For private foundations the flat 1.39 per cent excise tax on net investment income is replaced with a tiered system based on the foundation’s asset value with a top rate of 10 per cent on asset values over $5 billion.

State and local tax (SALT) planning
The OBBBA’s biggest impact on SALT planning was the introduction of a temporary SALT deduction cap of $40,000 starting in 2025, which will phase out for individuals earning over $500,000.  A change that ties into the philanthropy changes focused on reducing itemized deductions for high earners. 

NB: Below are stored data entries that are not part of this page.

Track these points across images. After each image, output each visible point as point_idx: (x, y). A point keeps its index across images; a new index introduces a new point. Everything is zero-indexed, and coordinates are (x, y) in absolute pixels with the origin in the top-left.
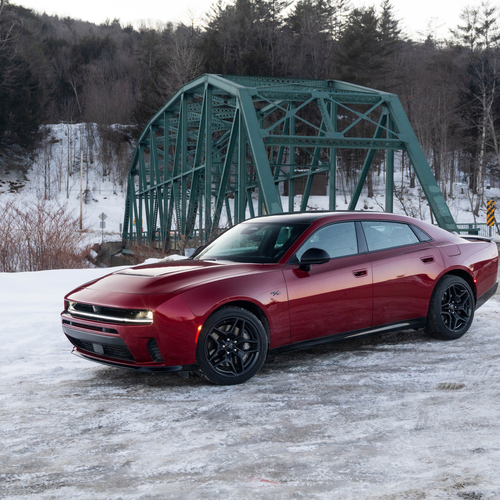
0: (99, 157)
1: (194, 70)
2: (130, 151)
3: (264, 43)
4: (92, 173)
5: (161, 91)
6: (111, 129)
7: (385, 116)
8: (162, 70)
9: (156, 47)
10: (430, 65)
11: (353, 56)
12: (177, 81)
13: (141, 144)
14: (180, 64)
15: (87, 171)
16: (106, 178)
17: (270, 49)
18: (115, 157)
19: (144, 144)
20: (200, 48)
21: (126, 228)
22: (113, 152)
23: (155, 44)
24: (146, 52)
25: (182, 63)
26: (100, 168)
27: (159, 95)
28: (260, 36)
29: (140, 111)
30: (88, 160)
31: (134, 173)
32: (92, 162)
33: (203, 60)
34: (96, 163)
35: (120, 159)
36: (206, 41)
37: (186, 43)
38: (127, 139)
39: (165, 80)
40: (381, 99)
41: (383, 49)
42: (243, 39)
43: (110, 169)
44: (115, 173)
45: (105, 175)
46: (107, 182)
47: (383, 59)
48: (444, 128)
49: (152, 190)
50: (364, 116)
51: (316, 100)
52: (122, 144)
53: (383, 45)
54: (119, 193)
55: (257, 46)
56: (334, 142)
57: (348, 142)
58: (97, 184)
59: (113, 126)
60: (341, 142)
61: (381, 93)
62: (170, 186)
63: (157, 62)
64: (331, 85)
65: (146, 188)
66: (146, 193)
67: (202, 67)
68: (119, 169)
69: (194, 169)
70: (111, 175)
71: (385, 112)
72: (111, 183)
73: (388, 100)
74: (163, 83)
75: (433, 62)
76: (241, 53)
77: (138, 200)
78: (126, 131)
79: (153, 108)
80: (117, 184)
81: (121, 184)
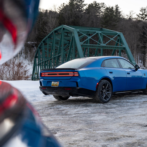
0: (24, 52)
1: (56, 25)
2: (34, 51)
3: (78, 17)
4: (21, 58)
5: (45, 31)
6: (28, 43)
7: (118, 39)
8: (45, 25)
9: (43, 18)
10: (131, 26)
11: (107, 22)
12: (50, 28)
13: (39, 48)
14: (51, 23)
15: (20, 57)
16: (26, 59)
17: (80, 19)
18: (29, 53)
19: (40, 48)
20: (58, 18)
21: (33, 76)
22: (28, 51)
23: (42, 17)
24: (39, 19)
25: (52, 23)
26: (24, 56)
27: (44, 32)
28: (77, 15)
29: (38, 38)
30: (20, 53)
31: (36, 57)
32: (21, 54)
33: (59, 22)
34: (23, 54)
35: (31, 53)
36: (60, 16)
37: (53, 16)
38: (33, 47)
39: (46, 28)
40: (117, 34)
41: (116, 20)
42: (71, 16)
43: (28, 56)
44: (29, 58)
45: (26, 58)
46: (26, 61)
47: (116, 23)
48: (135, 45)
49: (43, 63)
50: (112, 39)
51: (97, 34)
52: (32, 48)
53: (116, 19)
54: (30, 64)
55: (76, 18)
56: (103, 47)
57: (107, 47)
58: (23, 61)
59: (29, 42)
60: (105, 47)
61: (117, 32)
62: (49, 61)
63: (44, 22)
64: (101, 29)
65: (40, 62)
66: (41, 64)
67: (58, 24)
68: (30, 56)
69: (58, 55)
70: (28, 58)
71: (119, 38)
72: (28, 61)
73: (119, 34)
74: (46, 29)
75: (132, 25)
76: (71, 20)
77: (37, 66)
78: (33, 44)
79: (42, 37)
80: (30, 61)
81: (31, 61)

The cap is set to increase by 1 per cent each year through 2029, with the limit reverting to $10,000 in 2030. However, the PTET workarounds are still valid, allowing pass-through entities to continue paying state income taxes at the entity level, and thus, bypassing the cap on SALT deductions for individual owners. Be careful though, as some PTET regimes are scheduled to expire unless extended, and state conformity and decoupling to federal provisions is a patchwork, so planners will need to monitor state legislative landscapes.

Estate planning
Before the OBBBA the 2017 Tax Cuts and Jobs Act (TCJA) had doubled the basic exclusion amount, but the increase was slated to sunset at the end of 2025 causing a decent panic for estate planners and wealthy individuals alike. The OBBBA has further increased these historically high exemption thresholds returning stability to estate planning and with no sunset provision significant opportunity for long-term consistent estate planning and wealth transfer. 

This is a significant and taxpayer-favorable change in the law. As of January 1, 2026, the exemption will be $15 million per individual ($30 million for married couples, with portability), indexed for inflation for subsequent years, but the tax rate remains at 40 per cent. 

Additionally, the generation-skipping transfer (GST) tax exemption will be adjusted to match the increased estate and gift tax exemption. With this provision there is a sense that taxpayers can shift their focus away from estate planning but, individuals should be aware though that the power of estate planning is in time whereby transfers today shield growth and appreciation from estate and gift taxes. 

Taxpayers should not wait to do estate planning because estate taxes are a consistent focus of administrations and there is no guarantee that the increased exemptions will not be reduced in the future.